As someone that has pretty powerful desktop that I've been using with local open weight models, people are far exaggerating the quality of them. Some of them are now useful. They don't compare yet to the online models of ChatGPT, Claude, Gemini, etc. They are still about 18 months behind. I have accomplished useful work with them, like image classification on Gemma4, but they are much much slower, much much more expensive and they don't scale at all. A $10,000 RTX 6000 Blackwell card will pay for 500 months of Claude or Codex, which is 40 years worth of compute. Obviously they are going to raise their prices, my prediction being to $200-500/month, but that still makes them at least years of compute and they scale very well with more traffic. Single GPUs do not, they are pegged at 100% and good luck getting it to answer multiple queries at the same time.

root_axis

Imagine taking 6 months longer to release your cookie cutter CRUD app.

coffinbirth

> Open models are served via various means, some by the companies that released them and some by third parties like OpenRouter. Unfortunately, both of these routes are dodgier in terms of privacy and data sharing, and I would not feel the same comfort sending API calls containing client or confidential data to them. That's why I'm using eurouter.ai with the following routing rule for all my requests: { "model": "glm-5.2", "models": [ "deepseek-v4-pro", "deepseek-v4-flash" ], "provider": { "allow_fallbacks": true, "data_collection": "deny", "data_residency": "EU", "max_retention_days": 0, "eu_owned": true } } Sure, it's quite expensive, but at least on a legal side data privacy is ensured. I trust them more than e.g. Anthropic, OpenAI or OpenRouter.
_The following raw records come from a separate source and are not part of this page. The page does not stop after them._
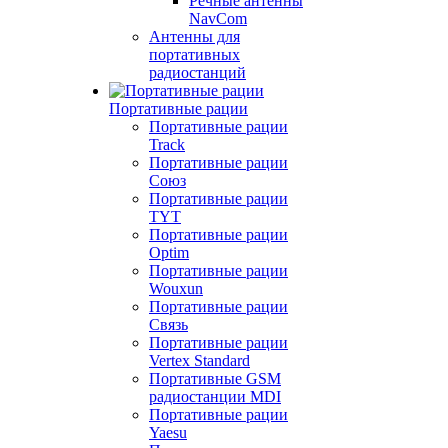
Речные антенны
NavCom
Антенны для
портативных
радиостанций
Портативные рации
Портативные рации
Track
Портативные рации
Союз
Портативные рации
TYT
Портативные рации
Optim
Портативные рации
Wouxun
Портативные рации
Связь
Портативные рации
Vertex Standard
Портативные GSM
радиостанции MDI
Портативные рации
Yaesu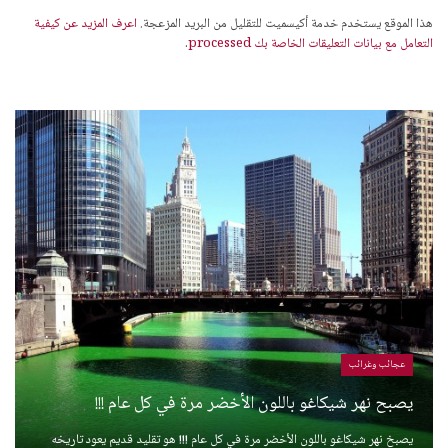
هذا الموقع يستخدم خدمة أكيسميت للتقليل من البريد المزعجة.
اعرف المزيد عن كيفية
التعامل مع بيانات التعليقات الخاصة بك processed
.
عجائب وغرائب
يصبح نهر شيكاغو باللون الأخضر مرة في كل عام !!!
يصبخ نهر شيكاغو باللون الأخضر مرة في كل عام !!! هو تقليد قديم يعود تاريخه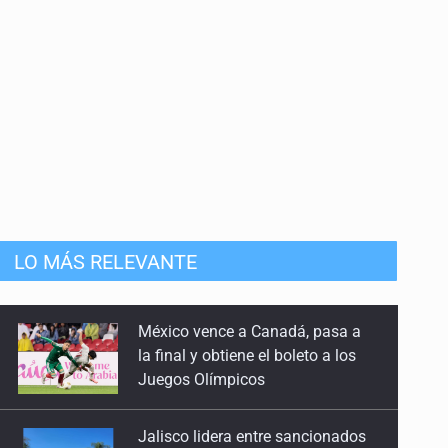
LO MÁS RELEVANTE
Jalisco lidera entre sancionados
por EU
Exigen con protesta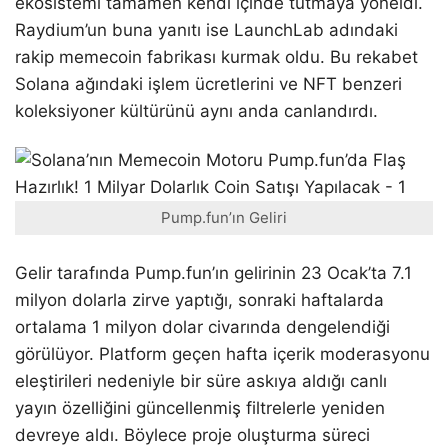
ekosistemi tamamen kendi içinde tutmaya yöneldi.
Raydium’un buna yanıtı ise LaunchLab adındaki
rakip memecoin fabrikası kurmak oldu. Bu rekabet
Solana ağındaki işlem ücretlerini ve NFT benzeri
koleksiyoner kültürünü aynı anda canlandırdı.
Pump.fun’ın Geliri
Gelir tarafında Pump.fun’ın gelirinin 23 Ocak’ta 7.1
milyon dolarla zirve yaptığı, sonraki haftalarda
ortalama 1 milyon dolar civarında dengelendiği
görülüyor. Platform geçen hafta içerik moderasyonu
eleştirileri nedeniyle bir süre askıya aldığı canlı
yayın özelliğini güncellenmiş filtrelerle yeniden
devreye aldı. Böylece proje oluşturma süreci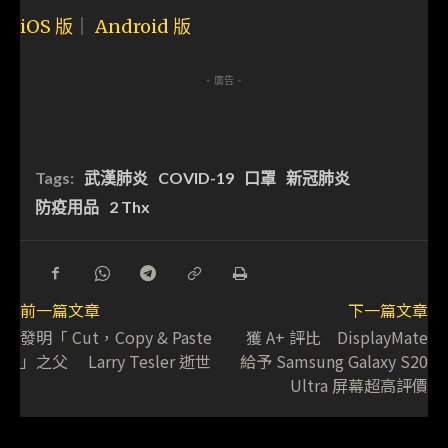
iOS 版
｜
Android 版
- 廣告 -
Tags:
武漢肺炎
COVID-19
口罩
新冠肺炎
防疫用品
2 Thx
前一篇文章
下一篇文章
發明「 Cut，Copy & Paste
獲 A+ 評比 DisplayMate
」之父 Larry Tesler 逝世
給予 Samsung Galaxy S20
Ultra 屏幕超高評價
Personally, I find it morally unacceptable to use U.S. AI tools, because I do not want to support them financially and thus support the crimes they are involved in[1]. [1]: https://news.ycombinator.com/item?id=48512339

whatever1

Claude started becoming useful for my coding purposes after it hit version 4.6. After that sure some nice to have additions but I think if I had 4.6 sonnet & opus as open weights, I would not need something more. Having played a bit with Fable, reinforced the above.

OtomotO

I am absolutely pro local and true open source models. Personally I haven't seen any productivity gain since Opus 4.5 times. But: I can't fully get behind the opinion that (so called) "open source models" are simply superior and will be in the future, because when I asked some models who they are, they answered with "I am Claude from Anthropic", which could mean they have been trained by exfiltrating Claude. I have NO moral objection to this, as Anthropic and "Open""AI".also trained their models on anything they could get their hands on. It's more about the question: can and will these models be updated, even if Anthropic et al fail. Who's gonna pay for training then? What's their incentive? Have we reached a plateau?

peter_retief

What open models are "recommended"? I like the Linux analogy, I struggled with Linux way back.